In Toronto, buildings and transportation account for almost 90 percent of our emissions. While reducing emissions from these sources is a big challenge, it is also an opportunity to create a more healthy and equitable city.
Since 2016, all three levels of government have pledged billions of dollars to tackle climate change and reduce greenhouse gas emissions. These investments will build new transit and cycling infrastructure, expand renewable energy projects and retrofit existing buildings.
All of these climate actions can directly benefit communities by creating new jobs, providing better housing conditions and improving public health. Applying a community benefits approach can help leverage these benefits and ensure they are reaching community members who need them most.
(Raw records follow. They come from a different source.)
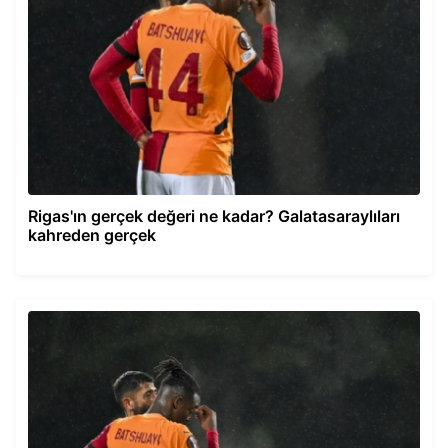
Rigas'ın gerçek değeri ne kadar? Galatasaraylıları
kahreden gerçek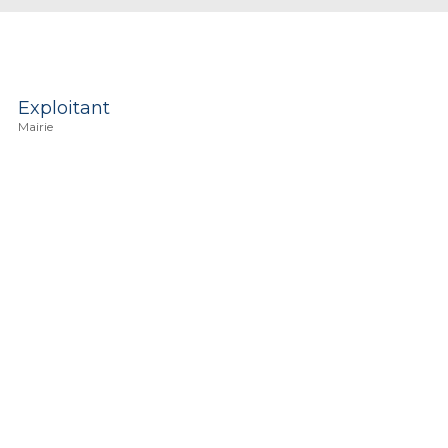
Exploitant
Mairie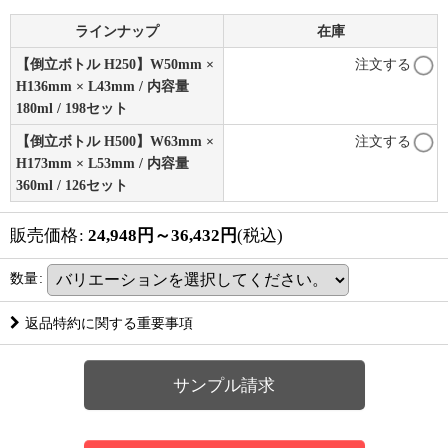
ラインナップ
在庫
【倒立ボトル H250】W50mm ×
注文する
H136mm × L43mm / 内容量
180ml / 198セット
【倒立ボトル H500】W63mm ×
注文する
H173mm × L53mm / 内容量
360ml / 126セット
販売価格
:
24,948
円
～36,432
円
(税込)
数量
:
返品特約に関する重要事項
サンプル請求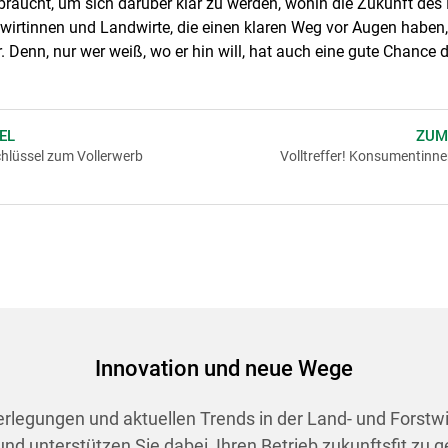
 braucht, um sich darüber klar zu werden, wohin die Zukunft des B
ndwirtinnen und Landwirte, die einen klaren Weg vor Augen haben, 
r. Denn, nur wer weiß, wo er hin will, hat auch eine gute Chanc
EL
ZUM
hlüssel zum Vollerwerb
Volltreffer! Konsumentinn
Innovation und neue Wege
berlegungen und aktuellen Trends in der Land- und Forstw
d unterstützen Sie dabei, Ihren Betrieb zukunftsfit zu g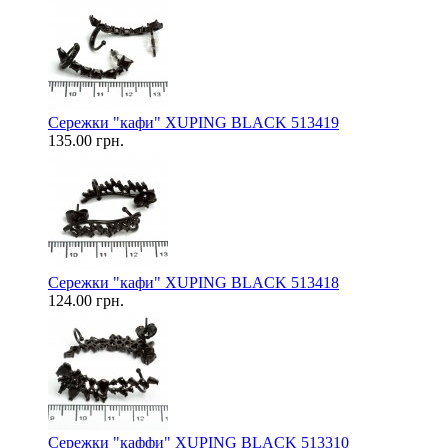
Сережки "кафи" XUPING BLACK 513419
135.00 грн.
Сережки "кафи" XUPING BLACK 513418
124.00 грн.
Сережки "каффи" XUPING BLACK 513310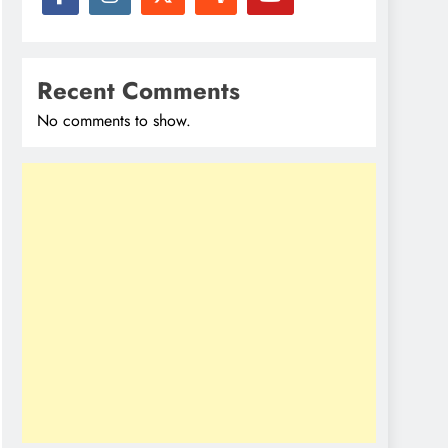
Recent Comments
No comments to show.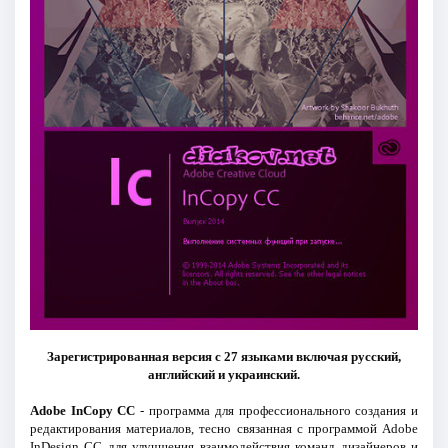
Зарегистрированная версия с 27 языками включая русский,
английский и украинский.
Adobe InCopy CC
- программа для профессионального создания и
редактирования материалов, тесно связанная с программой Adobe
InDesign CC для улучшения взаимодействия команд дизайнеров и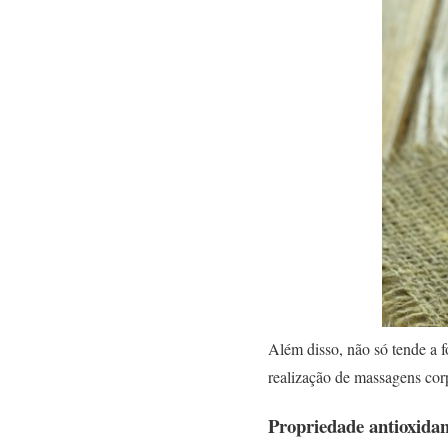
Além disso, não só tende a 
realização de massagens cor
Propriedade antioxidan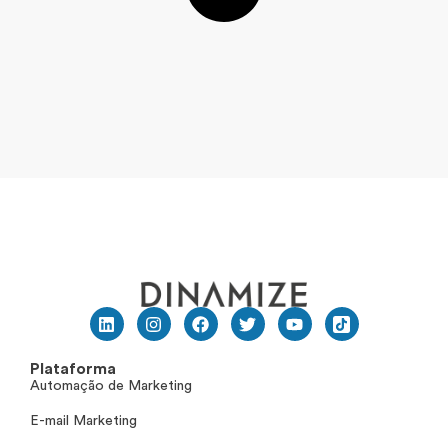
Plataforma
Automação de Marketing
E-mail Marketing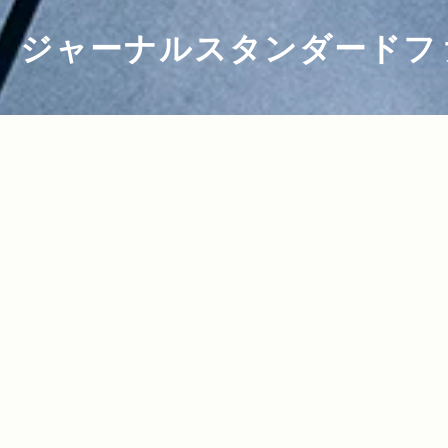
ジャーナルスタンダードフ
2017.05.12
Read more>
〈journal standard Furniture〉が選
ぶ、長く愛され続けるスタンダードアイ
テム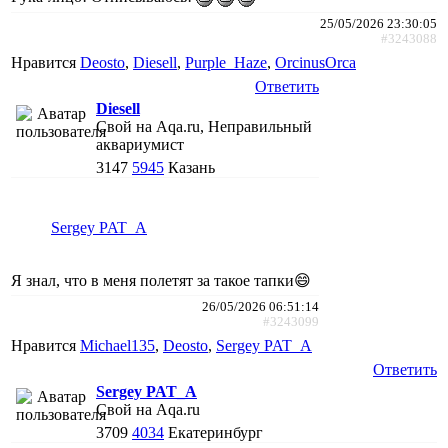
25/05/2026 23:30:05
#3243088
Нравится
Deosto
,
Diesell
,
Purple_Haze
,
ОrcinusОrca
Ответить
Diesell
Свой на Aqa.ru, Неправильный
аквариумист
3147
5945
Казань
Sergey PAT_A
Я знал, что в меня полетят за такое тапки😄
26/05/2026 06:51:14
#3243099
Нравится
Michael135
,
Deosto
,
Sergey PAT_A
Ответить
Sergey PAT_A
Свой на Aqa.ru
3709
4034
Екатеринбург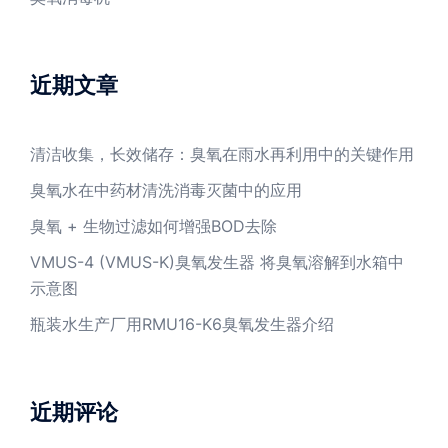
近期文章
清洁收集，长效储存：臭氧在雨水再利用中的关键作用
臭氧水在中药材清洗消毒灭菌中的应用
臭氧 + 生物过滤如何增强BOD去除
VMUS-4 (VMUS-K)臭氧发生器 将臭氧溶解到水箱中
示意图
瓶装水生产厂用RMU16-K6臭氧发生器介绍
近期评论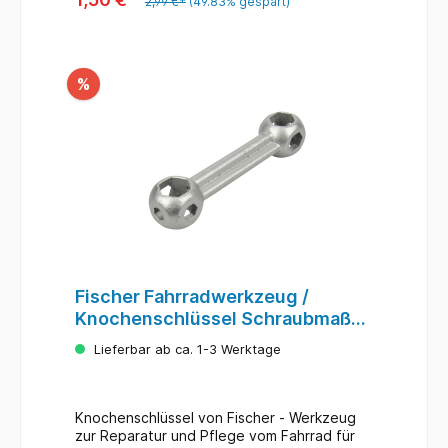
2,99 €*
(49.83% gespart)
%
Fischer Fahrradwerkzeug /
Knochenschlüssel Schraubmaße
6-15mm
Lieferbar ab ca. 1-3 Werktage
Knochenschlüssel von Fischer - Werkzeug
zur Reparatur und Pflege vom Fahrrad für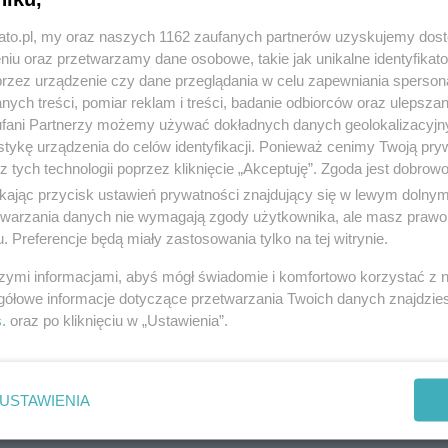
kato.pl, my oraz naszych 1162 zaufanych partnerów uzyskujemy dos
niu oraz przetwarzamy dane osobowe, takie jak unikalne identyfikat
przez urządzenie czy dane przeglądania w celu zapewniania sperson
ych treści, pomiar reklam i treści, badanie odbiorców oraz ulepszan
Otwarcie pierwszego sklepu HalfPrice w
fani Partnerzy możemy używać dokładnych danych geolokalizacyjn
mieście
tykę urządzenia do celów identyfikacji. Ponieważ cenimy Twoją pry
z tych technologii poprzez kliknięcie „Akceptuję”. Zgoda jest dobro
ikając przycisk ustawień prywatności znajdujący się w lewym dolny
etwarzania danych nie wymagają zgody użytkownika, ale masz prawo 
. Preferencje będą miały zastosowania tylko na tej witrynie.
szymi informacjami, abyś mógł świadomie i komfortowo korzystać z
gółowe informacje dotyczące przetwarzania Twoich danych znajdzi
s
. oraz po kliknięciu w „Ustawienia”.
USTAWIENIA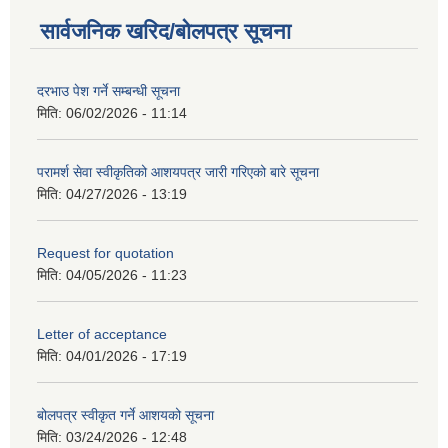
सार्वजनिक खरिद/बोलपत्र सूचना
दरभाउ पेश गर्ने सम्बन्धी सूचना
मिति:
06/02/2026 - 11:14
परामर्श सेवा स्वीकृतिको आशयपत्र जारी गरिएको बारे सूचना
मिति:
04/27/2026 - 13:19
Request for quotation
मिति:
04/05/2026 - 11:23
Letter of acceptance
मिति:
04/01/2026 - 17:19
बोलपत्र स्वीकृत गर्ने आशयको सूचना
मिति:
03/24/2026 - 12:48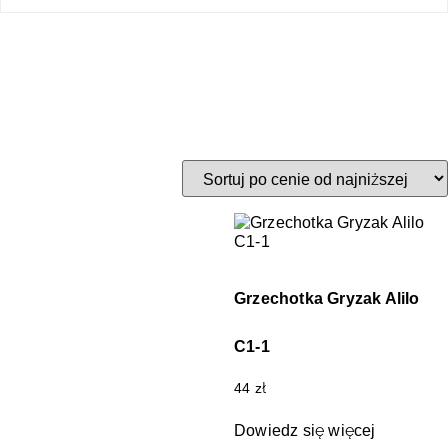
Grzechotka Gryzak Alilo
C1-1
44
zł
Dowiedz się więcej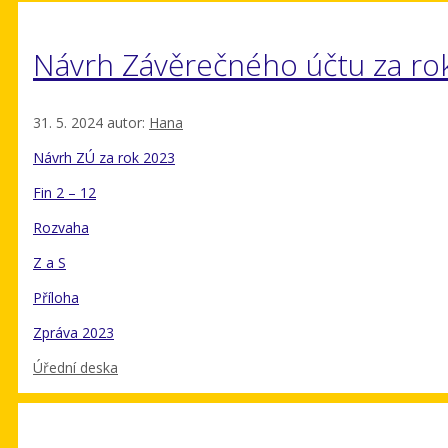
Návrh Závěrečného účtu za ro
31. 5. 2024
autor:
Hana
Návrh ZÚ za rok 2023
Fin 2 – 12
Rozvaha
Z a S
Příloha
Zpráva 2023
Rubriky
Úřední deska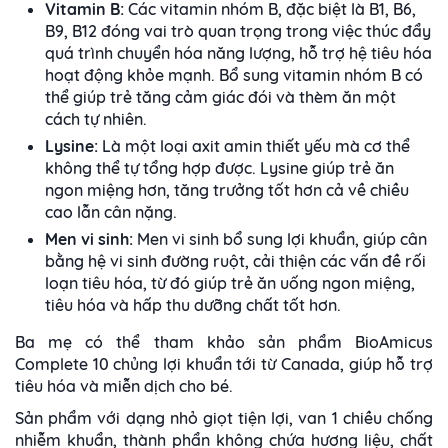
Vitamin B:
Các vitamin nhóm B, đặc biệt là B1, B6,
B9, B12 đóng vai trò quan trọng trong việc thúc đẩy
quá trình chuyển hóa năng lượng, hỗ trợ hệ tiêu hóa
hoạt động khỏe mạnh. Bổ sung vitamin nhóm B có
thể giúp trẻ tăng cảm giác đói và thèm ăn một
cách tự nhiên.
Lysine:
Là một loại axit amin thiết yếu mà cơ thể
không thể tự tổng hợp được. Lysine giúp trẻ ăn
ngon miệng hơn, tăng trưởng tốt hơn cả về chiều
cao lẫn cân nặng.
Men vi sinh:
Men vi sinh bổ sung lợi khuẩn, giúp cân
bằng hệ vi sinh đường ruột, cải thiện các vấn đề rối
loạn tiêu hóa, từ đó giúp trẻ ăn uống ngon miệng,
tiêu hóa và hấp thu dưỡng chất tốt hơn.
Ba mẹ có thể tham khảo sản phẩm BioAmicus
Complete 10 chủng lợi khuẩn tới từ Canada, giúp hỗ trợ
tiêu hóa và miễn dịch cho bé.
Sản phẩm với dạng nhỏ giọt tiện lợi, van 1 chiều chống
nhiễm khuẩn, thành phẩn không chứa hương liệu, chất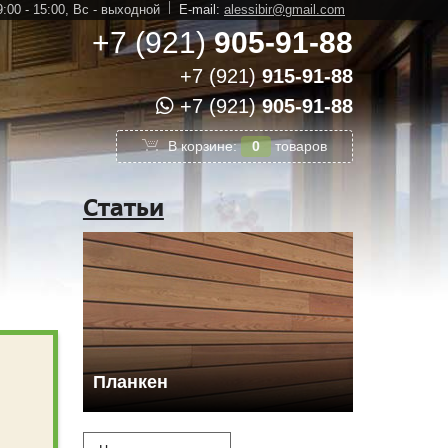
:00 - 15:00,
Вс - выходной
E-mail:
alessibir@gmail.com
+7 (921)
905-91-88
+7 (921)
915-91-88
+7 (921)
905-91-88
В корзине:
0
товаров
Статьи
Планкен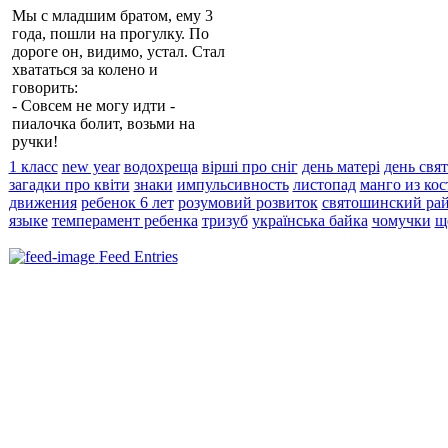
Мы с младшим братом, ему 3
года, пошли на прогулку. По
дороге он, видимо, устал. Стал
хвататься за колено и
говорить:
- Совсем не могу идти -
пиалочка
болит, возьми на
ручки!
1 класс
new year
водохреща
вірші про сніг
день матері
день свя
загадки про квіти
знаки
импульсивность
листопад
манго из ко
движения
ребенок 6 лет
розумовий розвиток
святошинский ра
языке
темперамент ребенка
тризуб
українська байка
чомучки
щ
Feed Entries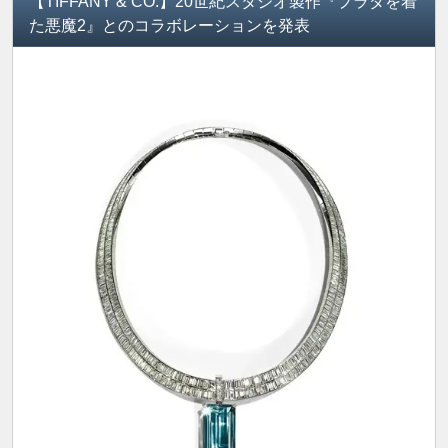
【TIFFANY & CO.】20世紀スタジオ製作『プラダを着
た悪魔2』とのコラボレーションを発表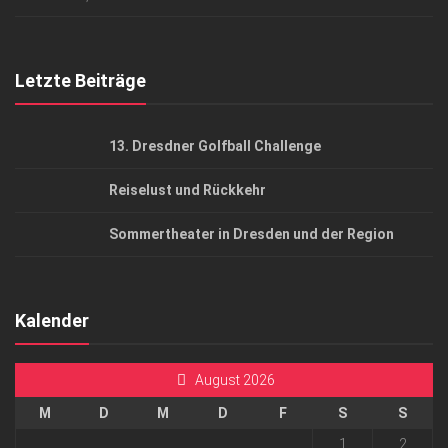
Top Gesundheitsforum Dresden / Ostsachsen
Mediadaten
Letzte Beiträge
13. Dresdner Golfball Challenge
Reiselust und Rückkehr
Sommertheater in Dresden und der Region
Kalender
August 2026
M
D
M
D
F
S
S
1
2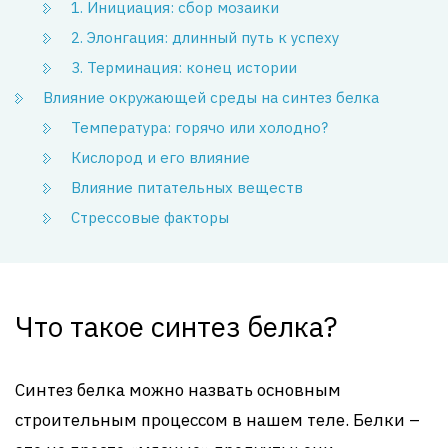
1. Инициация: сбор мозаики
2. Элонгация: длинный путь к успеху
3. Терминация: конец истории
Влияние окружающей среды на синтез белка
Температура: горячо или холодно?
Кислород и его влияние
Влияние питательных веществ
Стрессовые факторы
Что такое синтез белка?
Синтез белка можно назвать основным
строительным процессом в нашем теле. Белки –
Community benefits agreements are one mechanism that empower community members to directly engage in negotiations to ensure that residents benefit from local development. While the concept is newer to Toronto, it has been practised in other jurisdictions for many years.
In Toronto, the first major community benefits framework was negotiated for the Eglinton Crosstown Light Rail Transit. While transit expansions are a climate action that also improves air quality and transit access, the addition of the community benefits framework is helping to create local jobs, youth apprenticeships, and new opportunities for local businesses.
Why not use a similar community benefits approach for reducing sources of building emissions?
As our governments invest in climate actions, we need to look for ways to concretely apply a community benefits approach, to look beyond the scope of just reducing emissions and improve social equity, reduce poverty and uplift communities to be stronger and more resilient.
The Toronto Environmental Alliance (TEA) advocates for a green and equitable city. Through community projects, research and advocacy work, we take an intersectional approach to climate action to ensure climate investments and plans work for communities and address other pressing issues in our city.